CVE-2026-42790
HighCVSS 8.1Exploitation Probability (EPSS)
Low risk26th percentile - higher than 26% of all known CVEs
Summary
A vulnerability in the public_key library of Erlang OTP allows bypassing DNS nameConstraints by exploiting the CommonName fallback in certificate validation. An attacker can issue a leaf certificate without subjectAltName, which is accepted by the TLS client for a host outside the allowed domain.
Risk Assessment
The organization is at risk of man-in-the-middle attacks where an unauthorized server can impersonate a trusted host. This could lead to interception of sensitive data or compromise of communication integrity.
Recommendation
Immediately upgrade Erlang OTP to versions 26.2.5.21, 27.3.4.12, 28.5.0.1, or 29.0.1 depending on the branch used. For systems that cannot be updated, consider temporarily disabling TLS connections with hostname verification.

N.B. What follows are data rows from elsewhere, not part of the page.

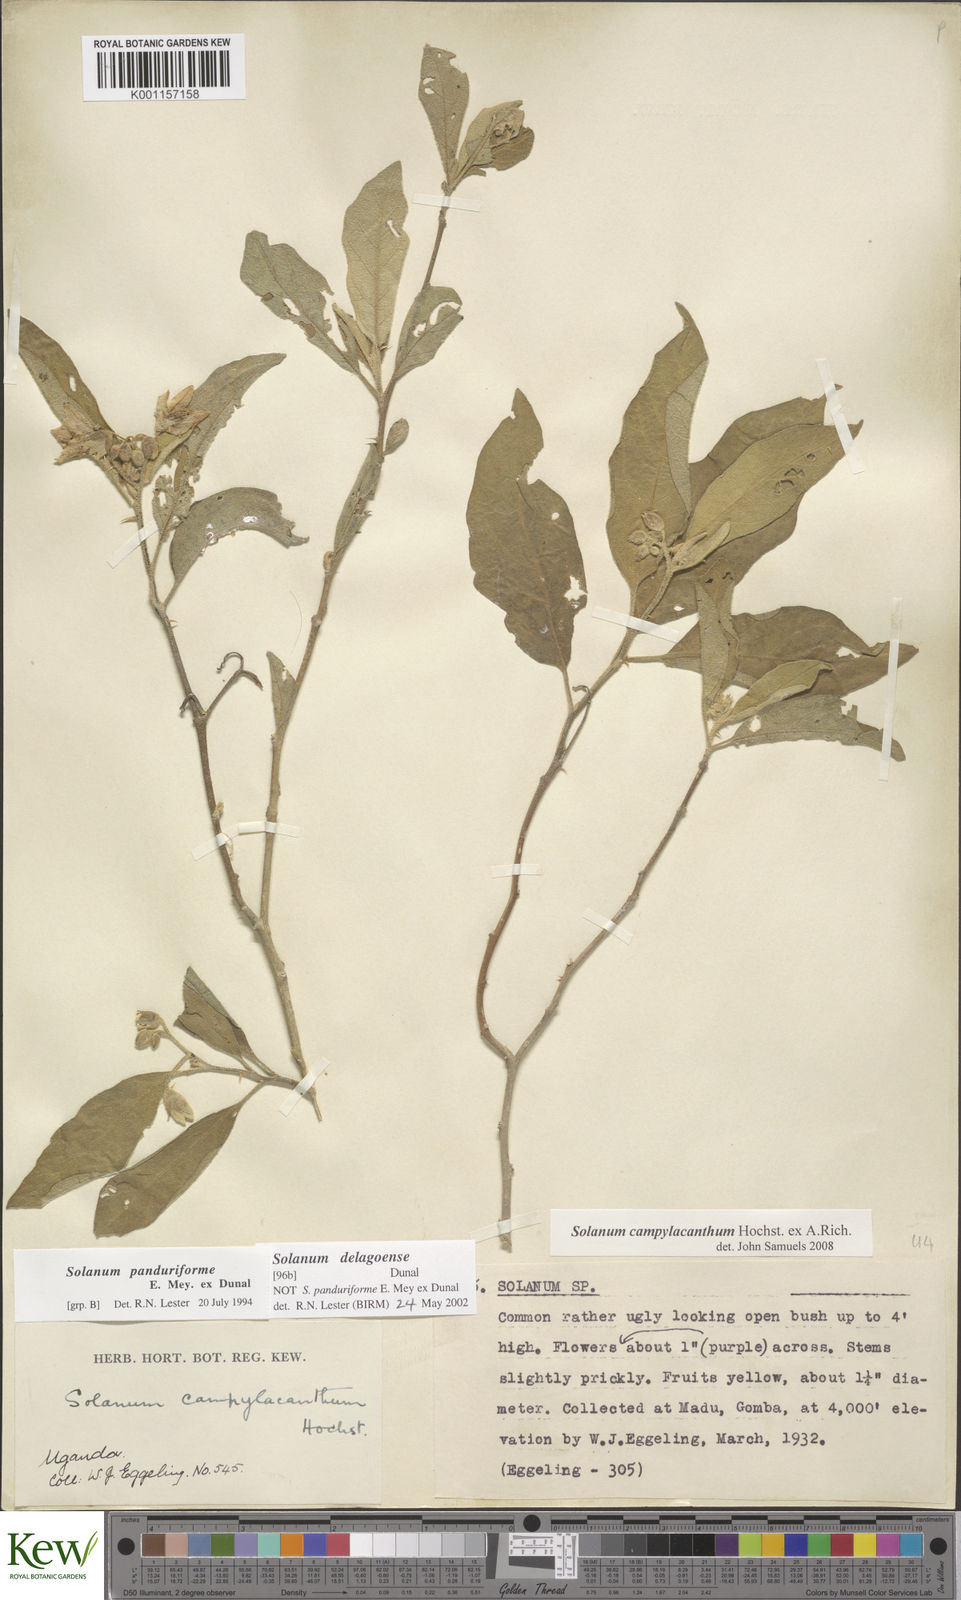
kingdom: Plantae
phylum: Tracheophyta
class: Magnoliopsida
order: Solanales
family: Solanaceae
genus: Solanum
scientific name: Solanum campylacanthum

Original NVD description (English source)
Improper Certificate Validation vulnerability in Erlang OTP public_key (pubkey_cert and public_key modules) allows a DNS nameConstraints bypass via subject CommonName fallback in TLS hostname verification. Two flaws combine to allow a subordinate CA whose DNS nameConstraints are restricted (e.g. permitted;DNS:allowed.example.com) to issue a leaf certificate that an OTP TLS client accepts as a valid identity for an out-of-scope hostname (e.g. victim.example.com): First, pubkey_cert:validate_names/6 in lib/public_key/src/pubkey_cert.erl only checks SAN DNS entries against nameConstraints. Per RFC 5280, a permitted DNS subtree only restricts certificates that contain a DNS-typed name. A leaf with no subjectAltName therefore trivially satisfies any permitted;DNS:... constraint regardless of its subject commonName. Second, public_key:pkix_verify_hostname/3 in lib/public_key/src/public_key.erl falls back to the subject commonName when no subjectAltName is present, extracting id-at-commonName attributes as presented IDs and matching them against the reference hostname. The strict pkix_verify_hostname_match_fun(https) matcher does not suppress this fallback. The result is that path validation accepts a CN-only leaf under a DNS-constrained intermediate (no SAN means the nameConstraints are not triggered), and hostname verification then accepts it via the CN fallback. The bypass is reachable from stock ssl:connect with verify_peer, a trusted CA, SNI, and the canonical strict https hostname matcher. This issue affects OTP from OTP 19.3 before OTP 26.2.5.21, 27.3.4.12, 28.5.0.1, and 29.0.1 corresponding to public_key from 1.4 before 1.15.1.7, 1.17.1.3, 1.20.3.1, and 1.21.1.